Particularly the government is aiming at: (i) establishing a sustainable, participatory, and integral water resources management through the Water Resources Management National Strategy, River Basin National Plan and Water Sector Information Program; (ii)protecting ecosystems through a Desertification Prevention Plan; (iii)increasing civil society collaboration through a Coordination Mechanisms Strengthening Plan

==Economic aspects==

===Water pricing, cost recovery and subsidies===
The Water Law of 1906 did not establish any type of payment for water use. Irrigation legislation establishes a payment for water use equal to maintenance of the water system. The irrigation associations are in charge of establishing the water tariff which does not include cost recovery or upgrading or extending the water system.

For water supply and sanitation in rural areas, there are per capita subsidies of US$70 for water supply and 65US$ for sanitation. Moreover, there is an indirect subsidy on interest rates for internal financing funds and those projects co financed by Non-governmental organizations.

The campesino and indigenous community have never paid for water use. This together with the fact that they are the poorest group in Bolivia has traditionally excluded this group for water user tariffs in Water Law drafted in the past. Moreover, the Water Law of 1906 does not either establish a system to grant water rights. Hence to this date, there is no document or title defining who and to which extent water can be used in Bolivia.

===National investment===

Bolivia's national investment on water resources has been in decline at the beginning of this century but has increased in the last couple of years.

Budgeted and actual investment on water resources

| Year | Budgeted (US$1,000) | % total budget | Invested (US$1,000) | % Total budget | % Budget invested |
|---|---|---|---|---|---|
| 1999 | 4,979 | N/A | 2,134 | N/A | 42.9 |
| 2000 | 3,666 | N/A | 5,840 | N/A | 159.3 |
| 2001 | 6,803 | N/A | 8,335 | N/A | 122.5 |
| 2002 | 6,803 | N/A | 8,335 | N/A | 146.9 |
| 2003 | 119,527 | 2.4 | 85,249 | 2.2 | 71.3 |
| 2004 | 74,849 | 2.0 | 95,542 | 2.2 | 127.6 |
| 2005 | 61,283 | 1.3 | 140,102 | 2.7 | 228.8 |
| 2006 | 113,531 | 2.0 | 146,102 | 2.7 | 228.6 |
| 2007 | 162,245 | 1.8 | 242,132 | 3.0 | 149.2 |

Source: Vice Ministry of Public Investment and External Financing

===External cooperation===

The Inter-American Development Bank is currently implementing a US$300,000 project to create a strategy for integrated management of water resources together with the Water Ministry.

The Dutch and Swedish cooperation agencies collaborated with the River Basin and Water Resources Viceministry to create the River Basin National Plan.
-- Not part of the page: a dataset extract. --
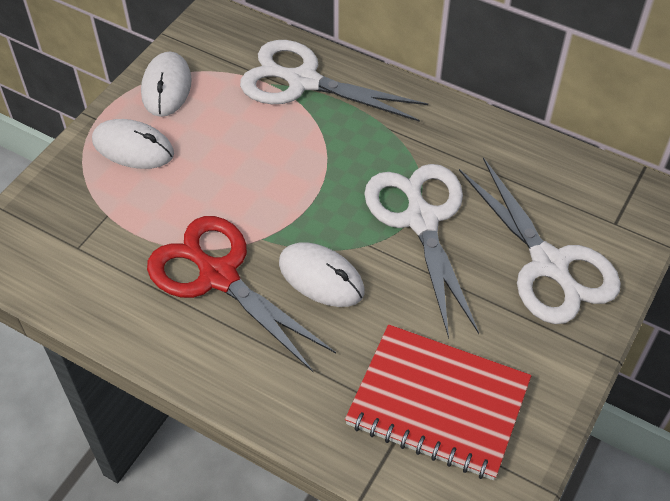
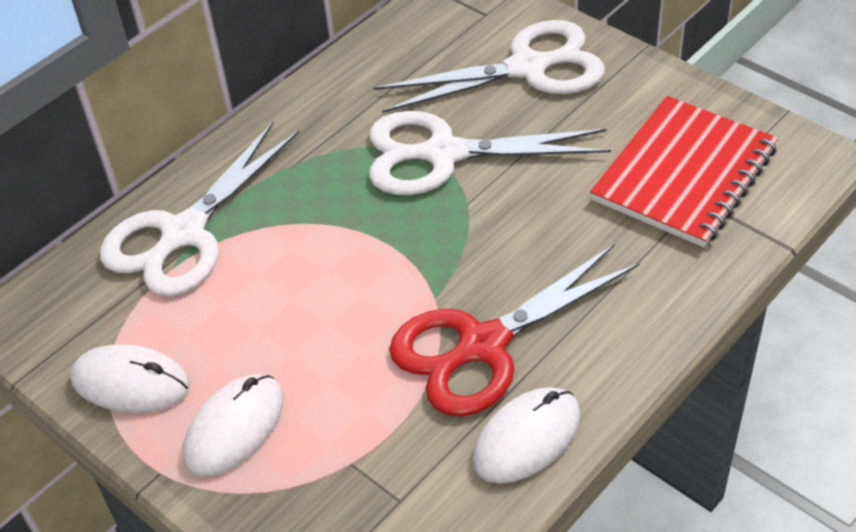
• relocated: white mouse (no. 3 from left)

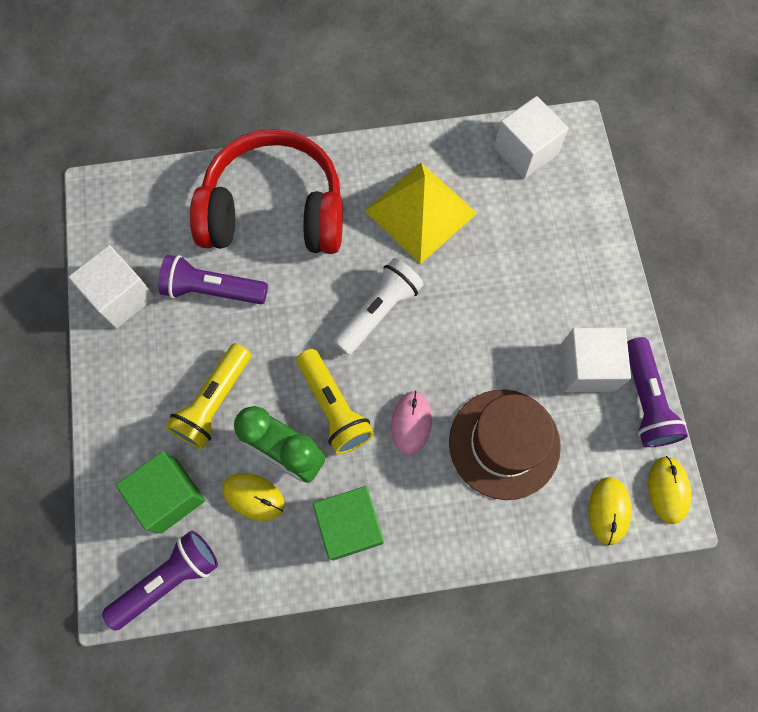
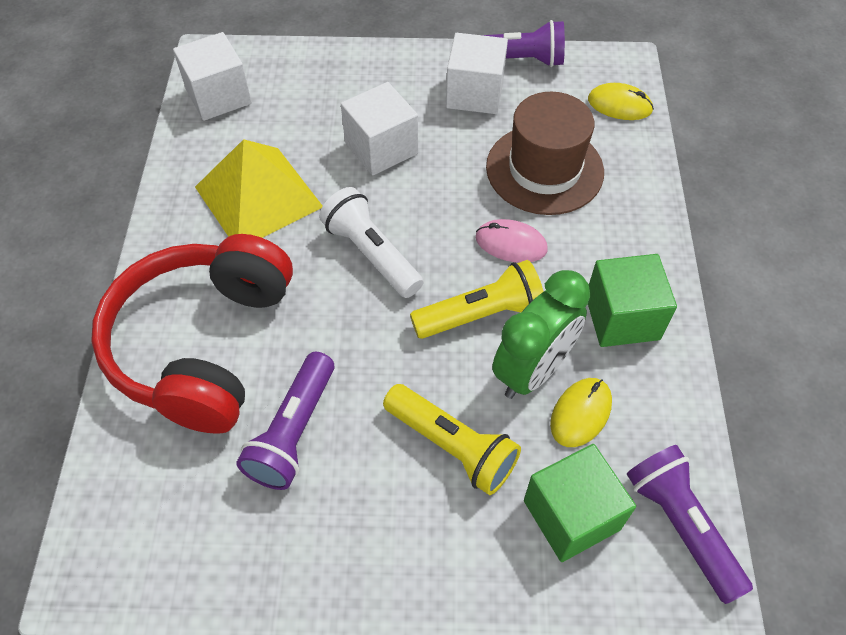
• relocated: white cube (no. 1 from left in the first image) to white cube (no. 2 from left)
• missing: yellow mouse (no. 3 from left)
This plan was approved in May 2007. The River Basin and Water Resources Viceministry is implementing the plan in 12 selected basins in Cochabamba, Chuquisaca, Santa Cruz and Oruro departments with a total investment of US$6 million.

The Irrigation Viceministry has channeled national and cooperation funds including US$16 million from CAF – Development Bank of Latin America and the Caribbean, US$18 million from the German government and US$270 million from the Inter-American Development Bank with to prepare and implement a number of irrigation projects. (See article)

The World Bank assists the Bolivian Government in a number of projects with a water resources management component including: (i) Water Related Adaptation to Climate Change, (ii) Emergency Recovery and Disaster Management; (iii) Adaptation to the Impact of Rapid Glacier Retreat in the Tropical Andes; (iv) Urban Infrastructure for the Poor; and (v) Community Development and Food Security.

In the area of Climate Change, Bolivia – together with Bangladesh, Cambodia, Mozambique, Nepal, Niger, Tajikistan and Zambia – has been selected to be part of the Pilot Program for Climate Resilience (PPCR) under the Strategic Climate Fund. The PPCR will provide about $500 million for integrating climate resilience in national development planning. It is expected that water resources management will be an integral part of the activities supported by the fund, whose resources will be channelled through the regional development banks and the World Bank.